Die SBVg unterstützt die Motion und empfiehlt deren Annahme. Die Umsetzung des Anliegens soll in Abstimmung mit den bereits laufenden Aktivitäten der bundesinternen Arbeitsgruppe zum Thema nachhaltige Finanzflüsse koordiniert werden. Das Gleiche gilt für die Aktivitäten hinsichtlich der Abschaffung der Stempelabgaben und der Reform der Verrechnungssteuer.

 

 

19.4272 Motion Lombardi. Geld- und Zinspolitik am Scheideweg. Der Bundesrat wird gebeten, die Herausforderungen für Wirtschaft und Gesellschaft in der Legislaturplanung 2019-2023 zu antizipieren und Massnahmen vorzuschlagen: 

Am 17. Dezember debattiert der Ständerat über die Motion Lombardi, welche sich mit der aktuellen Geldpolitik der SNB befasst. Dabei skizziert Ständerat Filippo Lombardi mögliche Szenarien der künftigen Entwicklung der Geld- und Zinspolitik in der Schweiz. Der Vorstoss verlangt vom Bundesrat, konkrete Massnahmen aufzuzeigen, wie er den negativen Folgen dieser beiden Szenarien begegnen will, um die wirtschafts- und gesellschaftspolitischen Herausforderungen abzufedern.

Die SBVg hat jüngst in einer Studie die volkswirtschaftlichen Auswirkungen der Negativzinsen aufgezeigt. Ihr, wie auch dem Anliegen der Motion Lombardi, geht es nicht um eine politische Einflussnahme auf die Nationalbank, sondern um eine Diskussion über die Folgen der aktuellen Geld- und Zinspolitik auf die Volkswirtschaft und Gesellschaft sowie die Auseinandersetzung mit den Folgen.
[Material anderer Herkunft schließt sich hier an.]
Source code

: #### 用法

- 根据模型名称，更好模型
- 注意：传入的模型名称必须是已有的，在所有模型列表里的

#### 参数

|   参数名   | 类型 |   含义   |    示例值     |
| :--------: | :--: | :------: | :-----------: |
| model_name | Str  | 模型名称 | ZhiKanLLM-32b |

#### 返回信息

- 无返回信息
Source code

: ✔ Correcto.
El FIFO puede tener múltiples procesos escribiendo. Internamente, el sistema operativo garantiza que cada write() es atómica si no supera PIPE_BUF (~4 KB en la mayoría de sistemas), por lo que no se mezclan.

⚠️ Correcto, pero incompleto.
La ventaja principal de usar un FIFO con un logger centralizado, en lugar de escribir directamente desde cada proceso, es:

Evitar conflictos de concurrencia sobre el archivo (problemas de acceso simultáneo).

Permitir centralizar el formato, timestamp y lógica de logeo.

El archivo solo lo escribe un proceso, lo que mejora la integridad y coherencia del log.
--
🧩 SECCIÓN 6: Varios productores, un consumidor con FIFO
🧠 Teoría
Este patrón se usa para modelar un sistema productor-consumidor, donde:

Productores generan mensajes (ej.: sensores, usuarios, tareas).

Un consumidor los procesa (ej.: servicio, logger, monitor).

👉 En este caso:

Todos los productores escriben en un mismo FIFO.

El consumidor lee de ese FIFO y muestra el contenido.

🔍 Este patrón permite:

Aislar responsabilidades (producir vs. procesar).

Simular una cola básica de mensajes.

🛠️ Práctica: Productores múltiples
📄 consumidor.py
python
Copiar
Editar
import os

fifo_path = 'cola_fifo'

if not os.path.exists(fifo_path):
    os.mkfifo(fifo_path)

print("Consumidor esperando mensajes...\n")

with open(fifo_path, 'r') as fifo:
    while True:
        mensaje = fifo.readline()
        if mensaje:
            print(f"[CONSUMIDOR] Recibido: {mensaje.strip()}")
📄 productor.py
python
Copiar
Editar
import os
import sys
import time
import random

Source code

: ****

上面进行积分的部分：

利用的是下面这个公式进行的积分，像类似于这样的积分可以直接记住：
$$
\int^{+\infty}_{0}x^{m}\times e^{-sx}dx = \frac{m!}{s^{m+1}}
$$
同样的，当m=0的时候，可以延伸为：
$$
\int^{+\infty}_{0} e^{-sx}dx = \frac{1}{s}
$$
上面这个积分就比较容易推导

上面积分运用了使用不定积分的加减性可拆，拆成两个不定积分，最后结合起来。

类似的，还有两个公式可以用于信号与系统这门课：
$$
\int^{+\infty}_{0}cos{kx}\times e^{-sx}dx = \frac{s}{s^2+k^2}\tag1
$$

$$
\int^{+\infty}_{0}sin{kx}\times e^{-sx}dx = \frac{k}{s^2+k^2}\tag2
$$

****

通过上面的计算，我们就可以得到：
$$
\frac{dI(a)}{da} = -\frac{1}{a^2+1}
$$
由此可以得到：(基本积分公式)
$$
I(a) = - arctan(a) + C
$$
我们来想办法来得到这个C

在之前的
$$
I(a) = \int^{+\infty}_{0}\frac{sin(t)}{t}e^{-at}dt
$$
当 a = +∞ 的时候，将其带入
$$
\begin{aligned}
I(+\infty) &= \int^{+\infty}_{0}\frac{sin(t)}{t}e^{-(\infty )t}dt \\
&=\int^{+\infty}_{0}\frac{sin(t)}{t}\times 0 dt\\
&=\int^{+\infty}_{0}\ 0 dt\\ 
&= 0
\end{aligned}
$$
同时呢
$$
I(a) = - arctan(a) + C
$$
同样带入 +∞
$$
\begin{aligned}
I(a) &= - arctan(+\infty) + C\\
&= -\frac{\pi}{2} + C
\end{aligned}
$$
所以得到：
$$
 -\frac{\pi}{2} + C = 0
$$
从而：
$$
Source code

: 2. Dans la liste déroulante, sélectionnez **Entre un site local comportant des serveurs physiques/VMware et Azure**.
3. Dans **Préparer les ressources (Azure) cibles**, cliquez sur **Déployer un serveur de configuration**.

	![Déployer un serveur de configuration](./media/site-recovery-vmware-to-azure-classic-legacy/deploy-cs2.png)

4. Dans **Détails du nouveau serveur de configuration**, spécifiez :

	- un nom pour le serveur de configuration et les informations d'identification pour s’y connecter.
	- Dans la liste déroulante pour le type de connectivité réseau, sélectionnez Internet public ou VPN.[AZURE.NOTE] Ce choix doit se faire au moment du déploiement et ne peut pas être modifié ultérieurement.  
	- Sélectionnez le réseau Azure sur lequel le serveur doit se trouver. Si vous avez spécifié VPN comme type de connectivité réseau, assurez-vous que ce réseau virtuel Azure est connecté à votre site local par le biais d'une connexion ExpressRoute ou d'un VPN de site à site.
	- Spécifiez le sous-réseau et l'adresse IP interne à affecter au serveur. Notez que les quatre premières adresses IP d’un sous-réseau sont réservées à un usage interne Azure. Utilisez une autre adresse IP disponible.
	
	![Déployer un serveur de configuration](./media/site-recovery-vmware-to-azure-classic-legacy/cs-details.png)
Position SBVg: Annahme der Motion  

Das wirtschaftliche Umfeld mit Negativzinsen stellt für die Schweizer Volkswirtschaft eine grosse Herausforderung dar. Die SBVg unterstützt deshalb die Motion und damit die thematische Auseinandersetzung mit der Zukunft der Geld- und Zinspolitik der Schweiz und den möglichen wirtschaftspolitischen Massnahmen des Bundesrates. Dabei ist für die SBVg die Unabhängigkeit der SNB unantastbar. Eine Diskussion um die Folgen der Negativzinsen ist jedoch dringend nötig. Der Bundesrat ist zudem gefordert, mittels wirtschaftspolitischer Massnahmen die Rahmenbedingungen insgesamt zu stärken, etwa durch Verbesserung des Marktzuganges und der Schaffung wettbewerbsfähiger Rahmenbedingungen.